____ DATA PROVIDED
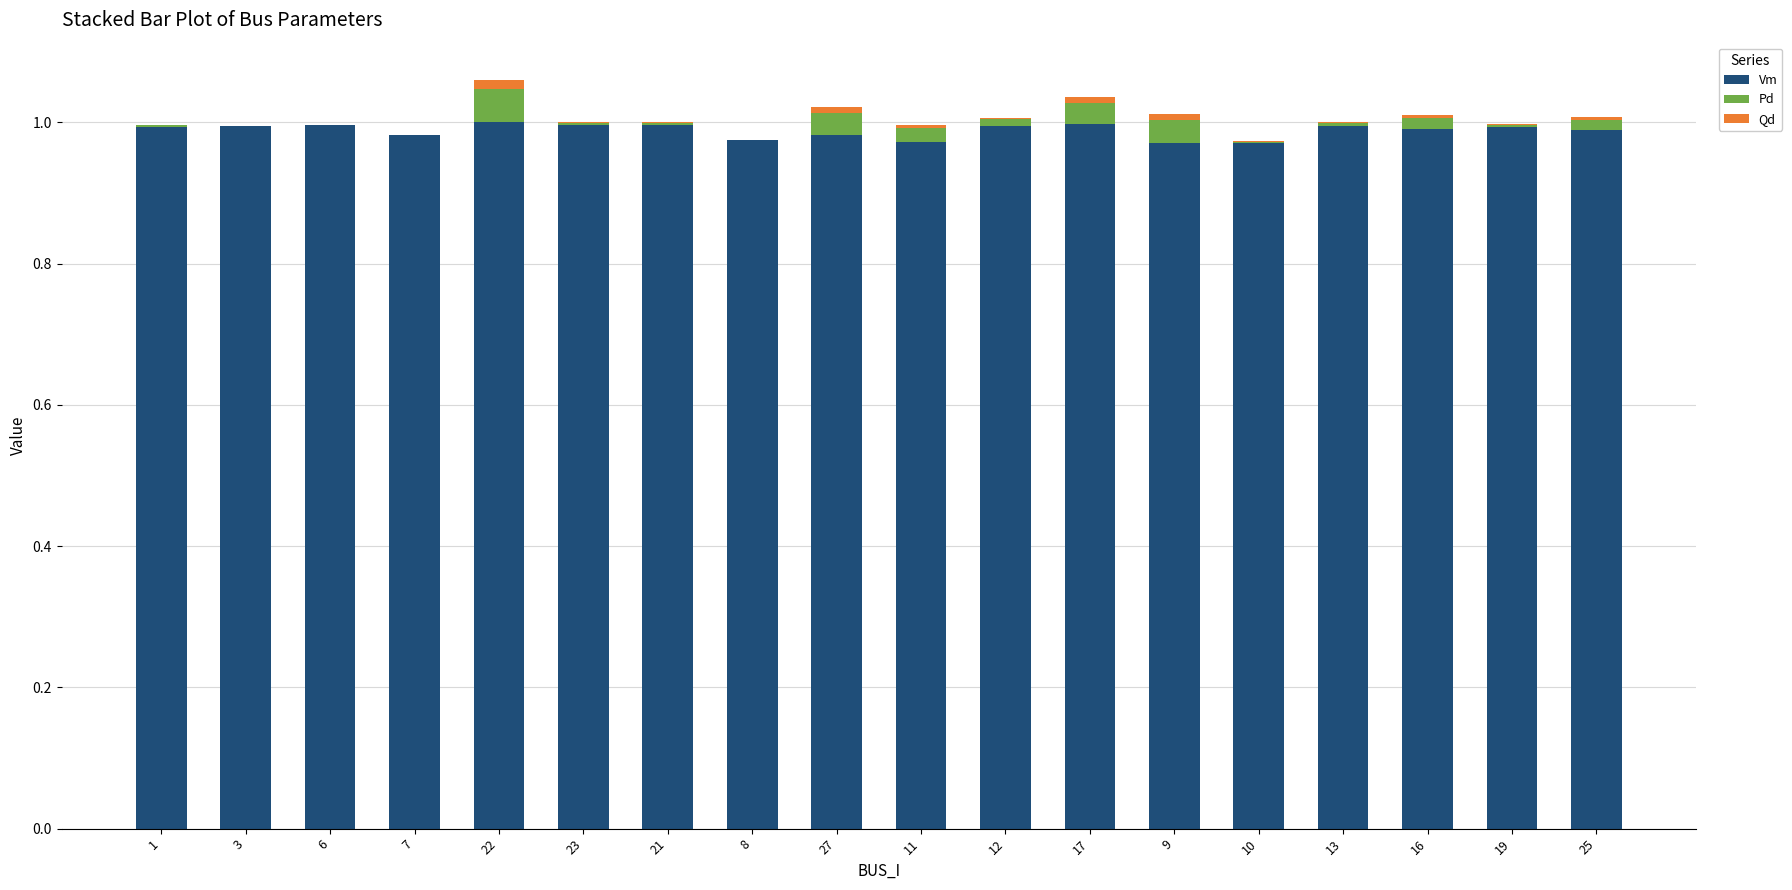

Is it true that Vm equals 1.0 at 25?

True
________
____ DATA PROVIDED
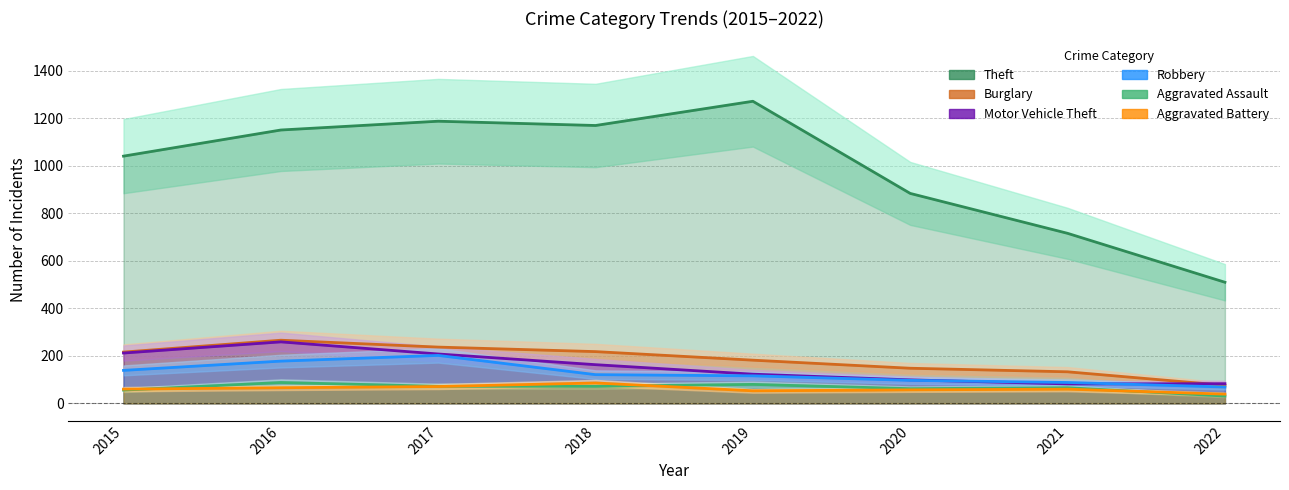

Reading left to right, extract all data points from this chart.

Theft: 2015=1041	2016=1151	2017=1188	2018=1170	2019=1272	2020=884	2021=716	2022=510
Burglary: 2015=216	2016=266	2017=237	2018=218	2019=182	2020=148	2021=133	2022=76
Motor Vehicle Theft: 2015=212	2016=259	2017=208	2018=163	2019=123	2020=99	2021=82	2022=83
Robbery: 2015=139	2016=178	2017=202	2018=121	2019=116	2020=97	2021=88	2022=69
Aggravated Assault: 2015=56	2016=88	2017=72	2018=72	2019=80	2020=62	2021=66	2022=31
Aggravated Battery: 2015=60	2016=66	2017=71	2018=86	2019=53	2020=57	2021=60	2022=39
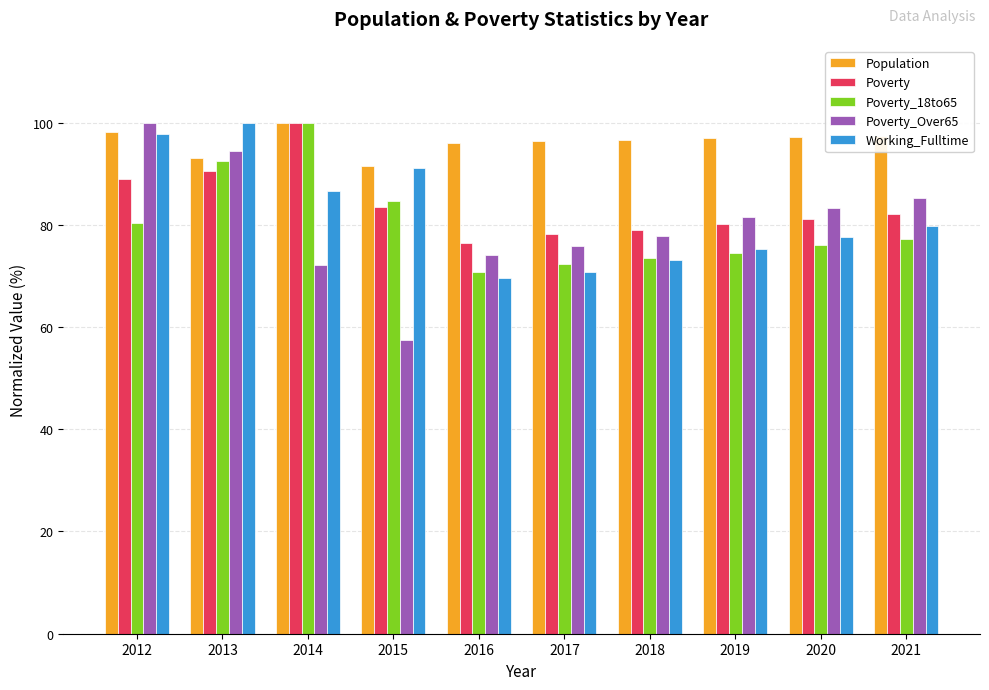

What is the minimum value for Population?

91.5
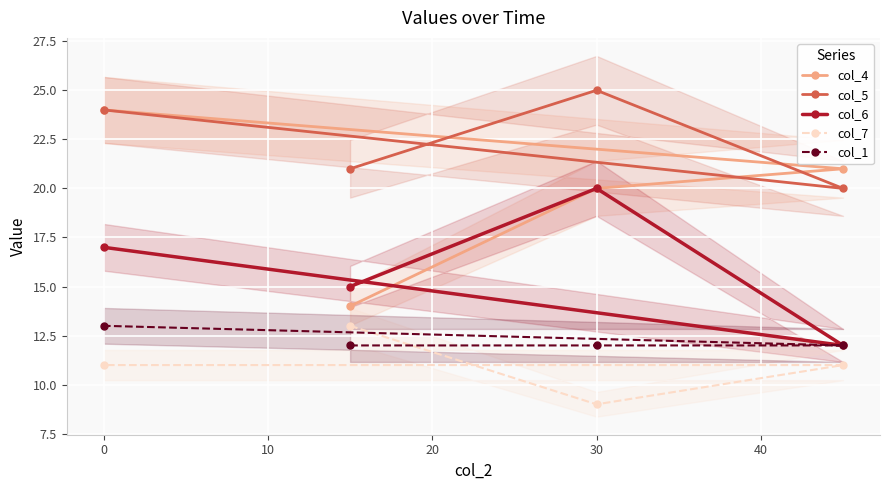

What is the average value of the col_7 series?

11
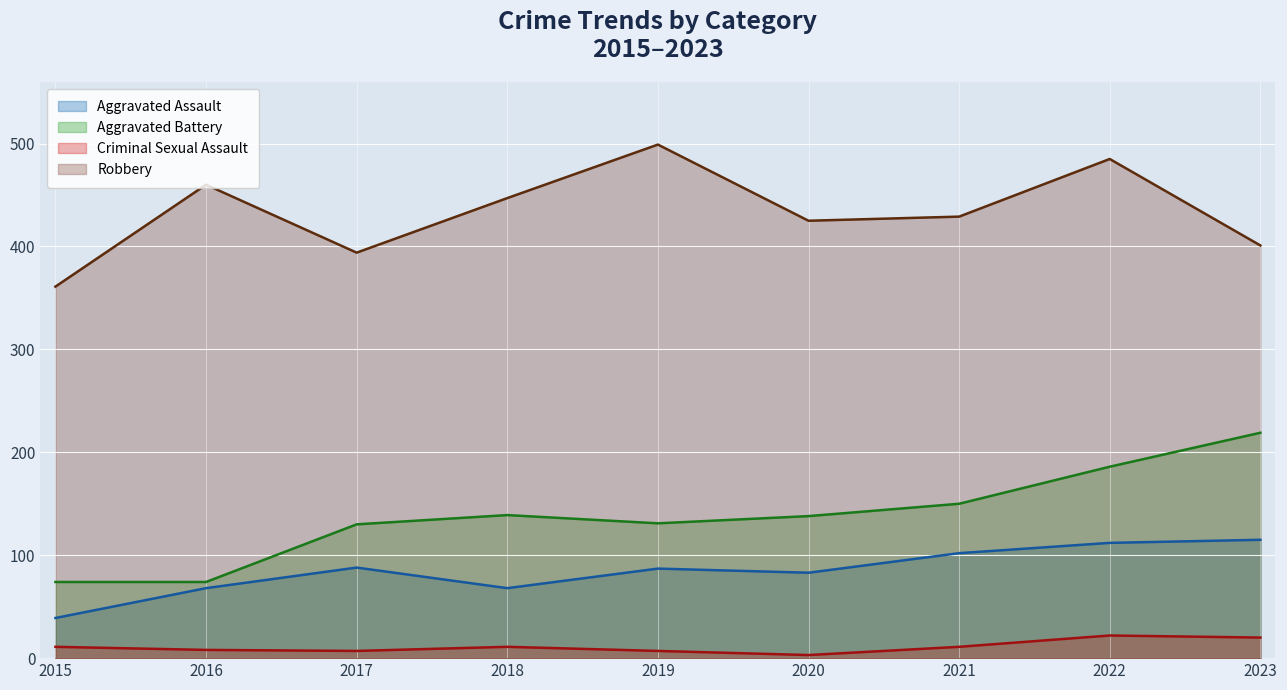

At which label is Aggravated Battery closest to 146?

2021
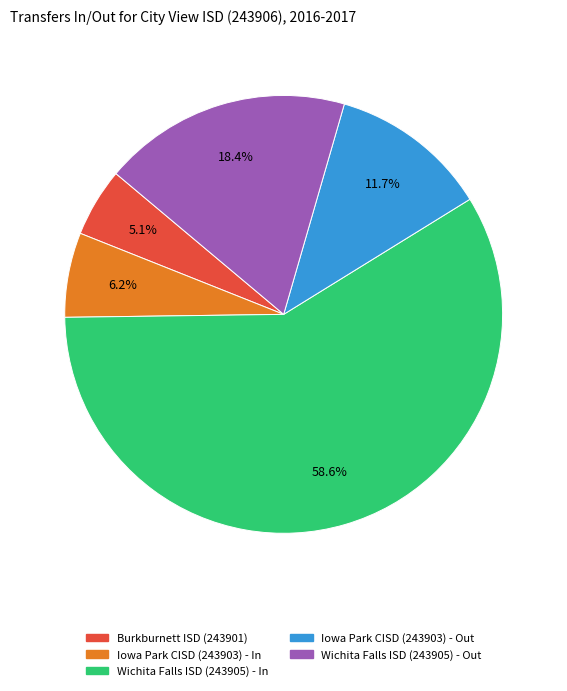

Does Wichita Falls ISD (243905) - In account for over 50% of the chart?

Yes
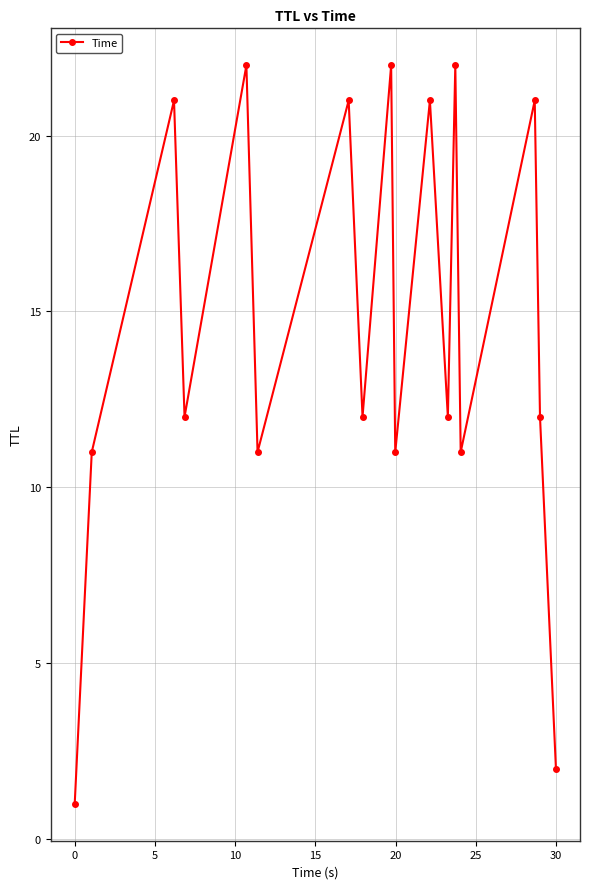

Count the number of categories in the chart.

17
________
____ DATA PROVIDED
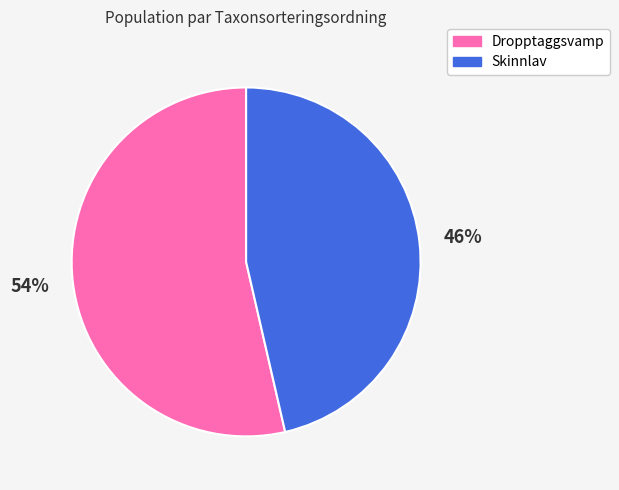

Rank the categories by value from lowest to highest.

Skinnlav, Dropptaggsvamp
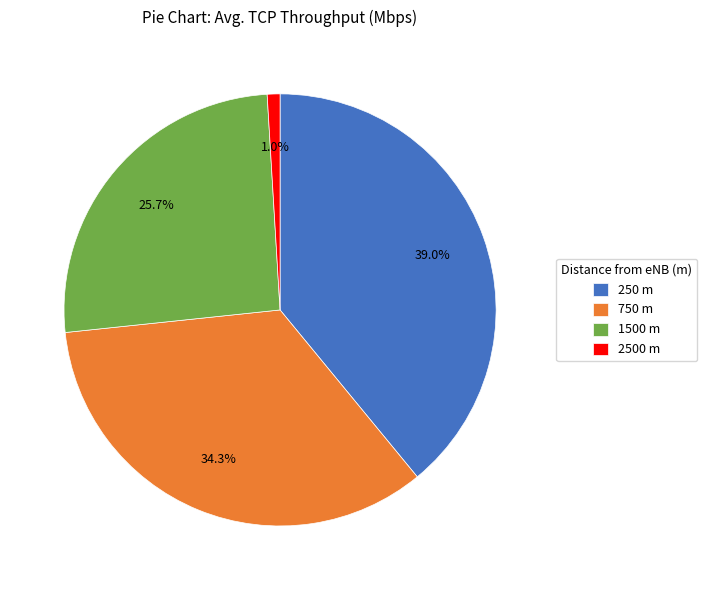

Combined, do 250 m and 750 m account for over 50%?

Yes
________
# WHAT THE TASK ASKS:
Copy the material above from the line with "What is the average" to the line with "Count the number of categories in the chart.", keeping both of those lines and omitting the pictures.

# WRITTEN RESPONSE:
What is the average value of the col_7 series?

11

At which label is Aggravated Battery closest to 146?

2021

Does Wichita Falls ISD (243905) - In account for over 50% of the chart?

Yes

Count the number of categories in the chart.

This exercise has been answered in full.